* What you have to do *
If a line in the following entries holds the string "inputs", include it in the tally. State the total and nothing further.

* Given data *

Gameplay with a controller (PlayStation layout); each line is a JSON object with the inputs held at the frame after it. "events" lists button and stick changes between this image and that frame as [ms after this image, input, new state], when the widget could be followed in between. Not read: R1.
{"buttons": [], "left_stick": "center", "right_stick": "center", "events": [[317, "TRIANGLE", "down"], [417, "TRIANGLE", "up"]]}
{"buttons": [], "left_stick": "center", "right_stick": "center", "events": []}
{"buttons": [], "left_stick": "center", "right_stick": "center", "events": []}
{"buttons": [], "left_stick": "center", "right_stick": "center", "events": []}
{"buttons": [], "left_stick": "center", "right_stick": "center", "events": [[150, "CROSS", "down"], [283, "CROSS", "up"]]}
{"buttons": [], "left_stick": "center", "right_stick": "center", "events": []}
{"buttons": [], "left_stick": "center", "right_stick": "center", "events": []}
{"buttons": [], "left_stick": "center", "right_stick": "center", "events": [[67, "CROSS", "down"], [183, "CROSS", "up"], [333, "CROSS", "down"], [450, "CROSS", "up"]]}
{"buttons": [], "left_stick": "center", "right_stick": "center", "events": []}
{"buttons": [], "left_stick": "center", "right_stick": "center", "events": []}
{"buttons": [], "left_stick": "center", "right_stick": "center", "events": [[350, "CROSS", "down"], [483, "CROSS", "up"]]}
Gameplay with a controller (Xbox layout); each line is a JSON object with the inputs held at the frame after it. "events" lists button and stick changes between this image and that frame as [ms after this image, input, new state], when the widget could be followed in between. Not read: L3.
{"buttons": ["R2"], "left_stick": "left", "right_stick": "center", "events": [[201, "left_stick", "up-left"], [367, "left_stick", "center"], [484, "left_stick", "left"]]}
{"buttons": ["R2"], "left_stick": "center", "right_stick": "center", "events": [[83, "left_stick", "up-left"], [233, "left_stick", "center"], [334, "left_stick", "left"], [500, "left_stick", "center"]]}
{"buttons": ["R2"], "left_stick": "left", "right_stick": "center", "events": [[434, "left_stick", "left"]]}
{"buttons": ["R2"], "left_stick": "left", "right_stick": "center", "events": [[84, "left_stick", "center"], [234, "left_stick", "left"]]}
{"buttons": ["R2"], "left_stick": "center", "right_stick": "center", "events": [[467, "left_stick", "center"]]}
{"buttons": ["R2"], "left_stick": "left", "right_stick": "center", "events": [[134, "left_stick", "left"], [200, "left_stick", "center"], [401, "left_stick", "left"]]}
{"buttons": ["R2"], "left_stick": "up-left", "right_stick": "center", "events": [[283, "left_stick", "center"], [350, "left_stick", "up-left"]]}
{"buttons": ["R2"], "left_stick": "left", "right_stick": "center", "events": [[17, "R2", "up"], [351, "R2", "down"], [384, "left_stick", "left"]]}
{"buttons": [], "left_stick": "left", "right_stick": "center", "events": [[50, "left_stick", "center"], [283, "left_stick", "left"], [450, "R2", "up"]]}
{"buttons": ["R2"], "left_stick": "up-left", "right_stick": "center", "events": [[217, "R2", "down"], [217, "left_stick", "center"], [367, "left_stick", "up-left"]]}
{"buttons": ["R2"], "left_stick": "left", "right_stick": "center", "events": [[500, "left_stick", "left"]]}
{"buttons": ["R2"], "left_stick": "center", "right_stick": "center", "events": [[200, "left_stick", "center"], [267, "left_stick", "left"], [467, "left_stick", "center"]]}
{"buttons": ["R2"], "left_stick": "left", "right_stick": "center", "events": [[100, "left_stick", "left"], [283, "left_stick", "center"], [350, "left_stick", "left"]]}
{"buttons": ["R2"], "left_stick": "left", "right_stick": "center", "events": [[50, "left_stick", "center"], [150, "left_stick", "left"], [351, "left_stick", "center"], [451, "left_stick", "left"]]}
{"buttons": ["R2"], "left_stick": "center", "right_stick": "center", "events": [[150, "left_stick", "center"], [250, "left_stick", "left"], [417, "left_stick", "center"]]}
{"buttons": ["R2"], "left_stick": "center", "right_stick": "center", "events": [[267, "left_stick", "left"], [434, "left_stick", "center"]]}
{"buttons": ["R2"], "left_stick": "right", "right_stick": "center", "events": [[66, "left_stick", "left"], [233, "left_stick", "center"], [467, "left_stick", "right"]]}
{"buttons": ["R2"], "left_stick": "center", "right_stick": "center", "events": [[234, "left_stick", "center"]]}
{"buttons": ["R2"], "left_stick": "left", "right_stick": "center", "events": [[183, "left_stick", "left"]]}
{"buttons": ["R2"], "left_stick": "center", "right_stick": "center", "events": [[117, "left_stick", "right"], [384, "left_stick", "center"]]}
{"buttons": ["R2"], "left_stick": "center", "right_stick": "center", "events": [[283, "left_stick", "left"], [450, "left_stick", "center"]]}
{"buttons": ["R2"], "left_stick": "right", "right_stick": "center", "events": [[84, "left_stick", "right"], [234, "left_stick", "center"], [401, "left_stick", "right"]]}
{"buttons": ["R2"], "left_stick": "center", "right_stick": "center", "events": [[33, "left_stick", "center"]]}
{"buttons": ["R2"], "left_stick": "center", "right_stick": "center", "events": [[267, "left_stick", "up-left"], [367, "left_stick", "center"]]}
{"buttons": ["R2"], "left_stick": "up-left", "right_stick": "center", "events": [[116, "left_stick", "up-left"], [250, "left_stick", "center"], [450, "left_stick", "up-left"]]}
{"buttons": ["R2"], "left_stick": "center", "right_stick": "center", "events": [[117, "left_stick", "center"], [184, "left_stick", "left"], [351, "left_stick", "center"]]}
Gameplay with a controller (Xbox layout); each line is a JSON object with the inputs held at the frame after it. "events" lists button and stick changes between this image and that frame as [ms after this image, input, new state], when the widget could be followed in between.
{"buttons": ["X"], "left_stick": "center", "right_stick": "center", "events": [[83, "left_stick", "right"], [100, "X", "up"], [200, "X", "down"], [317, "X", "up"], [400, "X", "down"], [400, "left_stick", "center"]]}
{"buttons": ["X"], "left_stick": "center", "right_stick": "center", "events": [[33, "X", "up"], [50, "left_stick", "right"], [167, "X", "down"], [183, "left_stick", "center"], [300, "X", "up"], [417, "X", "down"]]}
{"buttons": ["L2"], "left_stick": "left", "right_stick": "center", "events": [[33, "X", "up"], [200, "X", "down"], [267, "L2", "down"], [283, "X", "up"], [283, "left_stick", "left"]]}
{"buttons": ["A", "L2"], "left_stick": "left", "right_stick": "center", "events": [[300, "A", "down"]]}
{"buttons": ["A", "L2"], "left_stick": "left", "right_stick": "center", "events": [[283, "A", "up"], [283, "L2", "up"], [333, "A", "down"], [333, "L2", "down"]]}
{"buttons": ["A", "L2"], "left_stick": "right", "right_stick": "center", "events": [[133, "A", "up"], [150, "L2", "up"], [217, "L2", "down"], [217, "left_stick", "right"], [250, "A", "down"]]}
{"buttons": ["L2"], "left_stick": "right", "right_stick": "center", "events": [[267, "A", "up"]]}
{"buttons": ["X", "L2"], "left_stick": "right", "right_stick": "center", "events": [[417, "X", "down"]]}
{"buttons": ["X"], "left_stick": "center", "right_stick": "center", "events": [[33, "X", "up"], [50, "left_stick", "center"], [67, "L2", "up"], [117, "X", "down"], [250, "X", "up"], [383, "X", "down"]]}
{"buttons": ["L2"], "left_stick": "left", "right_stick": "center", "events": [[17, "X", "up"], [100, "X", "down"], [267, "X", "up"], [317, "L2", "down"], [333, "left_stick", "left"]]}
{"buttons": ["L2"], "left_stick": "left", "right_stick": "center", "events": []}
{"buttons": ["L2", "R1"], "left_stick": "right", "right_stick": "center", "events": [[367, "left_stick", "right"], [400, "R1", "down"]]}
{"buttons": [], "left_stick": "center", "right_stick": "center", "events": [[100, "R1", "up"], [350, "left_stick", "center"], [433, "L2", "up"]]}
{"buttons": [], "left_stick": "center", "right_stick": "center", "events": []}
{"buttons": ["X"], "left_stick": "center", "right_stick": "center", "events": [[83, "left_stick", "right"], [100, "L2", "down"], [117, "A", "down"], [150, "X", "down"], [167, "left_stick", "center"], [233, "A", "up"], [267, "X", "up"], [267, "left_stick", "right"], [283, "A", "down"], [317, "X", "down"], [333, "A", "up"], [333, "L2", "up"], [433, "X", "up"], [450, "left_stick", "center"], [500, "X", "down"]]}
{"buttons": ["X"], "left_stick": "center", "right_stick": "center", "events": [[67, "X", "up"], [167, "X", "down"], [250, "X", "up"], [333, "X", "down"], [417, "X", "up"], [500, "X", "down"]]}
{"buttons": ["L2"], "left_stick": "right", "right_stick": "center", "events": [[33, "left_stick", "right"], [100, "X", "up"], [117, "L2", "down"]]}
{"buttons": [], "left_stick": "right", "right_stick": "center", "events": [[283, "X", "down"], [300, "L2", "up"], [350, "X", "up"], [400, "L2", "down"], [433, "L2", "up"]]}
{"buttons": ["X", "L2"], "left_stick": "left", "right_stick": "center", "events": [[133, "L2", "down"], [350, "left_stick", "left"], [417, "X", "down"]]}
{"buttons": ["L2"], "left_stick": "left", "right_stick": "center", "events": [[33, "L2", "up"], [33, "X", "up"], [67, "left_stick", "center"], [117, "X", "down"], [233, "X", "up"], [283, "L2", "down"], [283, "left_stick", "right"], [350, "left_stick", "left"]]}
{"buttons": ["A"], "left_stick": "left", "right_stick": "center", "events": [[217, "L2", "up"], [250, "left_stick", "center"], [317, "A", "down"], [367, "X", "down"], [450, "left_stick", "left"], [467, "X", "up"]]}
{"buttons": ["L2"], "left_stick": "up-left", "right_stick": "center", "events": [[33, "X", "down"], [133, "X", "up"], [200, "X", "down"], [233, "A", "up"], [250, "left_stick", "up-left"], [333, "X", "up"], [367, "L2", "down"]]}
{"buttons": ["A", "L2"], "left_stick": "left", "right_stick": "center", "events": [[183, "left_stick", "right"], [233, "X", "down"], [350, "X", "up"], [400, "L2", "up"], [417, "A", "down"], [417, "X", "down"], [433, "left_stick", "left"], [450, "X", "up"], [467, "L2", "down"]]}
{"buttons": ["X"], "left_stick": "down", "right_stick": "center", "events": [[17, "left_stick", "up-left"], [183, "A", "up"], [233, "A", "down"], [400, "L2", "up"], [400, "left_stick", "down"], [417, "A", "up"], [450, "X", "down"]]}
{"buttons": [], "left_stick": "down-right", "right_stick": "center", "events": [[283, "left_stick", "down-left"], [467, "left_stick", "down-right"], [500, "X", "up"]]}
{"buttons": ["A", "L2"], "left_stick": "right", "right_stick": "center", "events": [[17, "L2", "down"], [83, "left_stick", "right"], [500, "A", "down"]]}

* Solved exercise *
3